As the UK continues on its path towards more energy efficient homes and achieving its net zero targets, preventing heat loss by addressing thermal bridges has become increasingly important, as research has shown it can account for up to 30% of heat loss from buildings. Ciaran McAliskey, Specification Manager of Keystone Lintels looks at the detailing around junctions as part of the fabric first approach and why one-piece lintels can be designed to be more thermally efficient and offer better buildability.
The fabric first approach to building design can maximise the energy performance of the structure itself and require little or no maintenance. When the components and materials within the fabric of a building are installed correctly, it’s considered to be more sustainable than installing energy saving technology or expensive renewables. The better or lower the U-values in walls, floors and roofs, the less heat is lost, resulting in enhanced thermal performance. This in turn will help to deliver the standards required and reduce heating costs.
The devil is in the details
Taking time for the details and optimising build quality will also make a difference in the fabric-first approach. For example, ensuring junctions are appropriately designed and constructed, as this makes a significant contribution to reducing heat loss. In terms of lintels, a thermal bridge occurs when a lintel spans between the inner and outer leaf of a cavity wall, allowing heat loss which ultimately leads to a drop in internal temperature and an increased demand for heating. This can increase the risk of surface condensation and mould growth.
The other concern in terms of thermal bridging is that we are neither building consistently what we design, nor detailing the right products in the right places. There are also issues with site skills and workmanship; when you fail to build correctly it undermines the good work carried out in the first instance. This can lead to a performance gap between as-designed and as-built building performance. It’s why these weak spots can significantly impact a building’s heat loss and have a detrimental effect on the overall fabric efficiency of the external wall.
With many two-piece lintels, there is an issue with a lack of continuity of insulation.
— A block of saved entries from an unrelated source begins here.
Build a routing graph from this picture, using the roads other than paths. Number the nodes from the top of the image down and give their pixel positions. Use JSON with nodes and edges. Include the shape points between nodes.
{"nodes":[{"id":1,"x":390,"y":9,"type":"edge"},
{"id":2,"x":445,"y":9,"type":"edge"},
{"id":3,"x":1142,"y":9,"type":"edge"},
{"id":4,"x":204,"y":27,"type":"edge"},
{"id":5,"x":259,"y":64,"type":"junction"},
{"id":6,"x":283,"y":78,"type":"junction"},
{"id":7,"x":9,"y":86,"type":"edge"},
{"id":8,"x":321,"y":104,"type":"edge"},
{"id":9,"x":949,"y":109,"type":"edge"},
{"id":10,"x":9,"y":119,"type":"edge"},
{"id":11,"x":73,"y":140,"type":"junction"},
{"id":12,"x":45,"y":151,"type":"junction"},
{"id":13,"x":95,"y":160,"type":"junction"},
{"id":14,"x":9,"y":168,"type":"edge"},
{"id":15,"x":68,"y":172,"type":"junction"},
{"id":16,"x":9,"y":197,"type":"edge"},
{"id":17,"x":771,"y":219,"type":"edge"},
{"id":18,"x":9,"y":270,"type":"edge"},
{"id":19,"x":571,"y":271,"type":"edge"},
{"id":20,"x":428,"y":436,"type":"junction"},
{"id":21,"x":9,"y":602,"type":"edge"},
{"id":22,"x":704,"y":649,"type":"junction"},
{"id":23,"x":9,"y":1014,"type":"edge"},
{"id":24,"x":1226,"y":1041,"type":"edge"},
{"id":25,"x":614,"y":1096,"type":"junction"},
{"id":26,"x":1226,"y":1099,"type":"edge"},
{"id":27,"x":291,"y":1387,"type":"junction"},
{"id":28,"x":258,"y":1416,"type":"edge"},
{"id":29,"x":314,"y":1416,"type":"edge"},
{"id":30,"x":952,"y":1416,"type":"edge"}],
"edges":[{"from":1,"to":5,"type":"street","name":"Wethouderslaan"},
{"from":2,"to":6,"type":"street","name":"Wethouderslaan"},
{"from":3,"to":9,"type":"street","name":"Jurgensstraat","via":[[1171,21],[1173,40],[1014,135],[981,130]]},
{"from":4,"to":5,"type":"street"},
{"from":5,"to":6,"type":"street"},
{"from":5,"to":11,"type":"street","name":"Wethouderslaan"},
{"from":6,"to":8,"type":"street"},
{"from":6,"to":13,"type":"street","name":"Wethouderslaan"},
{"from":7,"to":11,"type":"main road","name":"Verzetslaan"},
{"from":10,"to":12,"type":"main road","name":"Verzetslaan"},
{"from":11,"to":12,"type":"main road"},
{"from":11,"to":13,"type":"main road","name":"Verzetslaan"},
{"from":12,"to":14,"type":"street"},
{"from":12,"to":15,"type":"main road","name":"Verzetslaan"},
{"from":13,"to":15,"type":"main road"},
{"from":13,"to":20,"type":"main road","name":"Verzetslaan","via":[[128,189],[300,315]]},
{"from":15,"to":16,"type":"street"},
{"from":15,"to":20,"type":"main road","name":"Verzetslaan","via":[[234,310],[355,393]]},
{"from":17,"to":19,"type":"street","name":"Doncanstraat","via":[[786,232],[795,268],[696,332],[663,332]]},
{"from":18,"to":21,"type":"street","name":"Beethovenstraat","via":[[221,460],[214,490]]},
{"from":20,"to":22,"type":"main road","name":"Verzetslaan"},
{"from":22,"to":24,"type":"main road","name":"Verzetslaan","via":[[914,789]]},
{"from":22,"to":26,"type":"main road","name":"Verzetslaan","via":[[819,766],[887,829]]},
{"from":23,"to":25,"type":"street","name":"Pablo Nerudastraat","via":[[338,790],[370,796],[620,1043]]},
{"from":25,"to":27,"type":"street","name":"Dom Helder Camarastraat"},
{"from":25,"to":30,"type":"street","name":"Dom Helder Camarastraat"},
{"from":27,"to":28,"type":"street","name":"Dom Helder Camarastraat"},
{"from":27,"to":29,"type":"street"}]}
To ensure the insulation is continued all the way down to the cavity closer, it is necessary to cut a piece of insulation to fit beneath the DPC membrane. This detailing is difficult and cumbersome on site and quality control issues can occur. There are solutions to address this. For instance, the Hi-therm+ Lintel is prefabricated and fitted with PIR insulation, ensuring insulation continuity and eradicating poor detailing on site.
Unlike a two-part solution which can add costs and double installation time, the simplicity of a one-piece, structurally superior top hat design assists stability between the internal and external leaves and creates stability throughout the building process.
Furthermore, a split lintel does not have an angled profile, meaning the Damp Proof Course (DPC), if installed incorrectly, can droop and cause a build-up of water in the cavity. As stop ends are not generally installed, this build-up of water can then run down the side of the lintel and into the cavity. Due the top hat profile of Hi-therm+, water will naturally run off toward the external leaf and the weep vents.
The Hi-therm+ Lintel has made a significant impact on the thermal efficiency of homes and is specified on many housebuilder projects around the UK due to its low cost and improved performance in lowering carbon emissions within the Standard Assessment Procedure (SAP). It’s proven as a solution that addresses the challenge of maintaining good detailing when skill levels are under pressure and introducing specialist techniques can be problematic.
With the energy crisis hitting households more than ever before, now is the time to start creating high performance building envelopes through the specification of materials and components which deliver where others cannot – as this can be the difference between a sustainable home and one that is energy inefficient.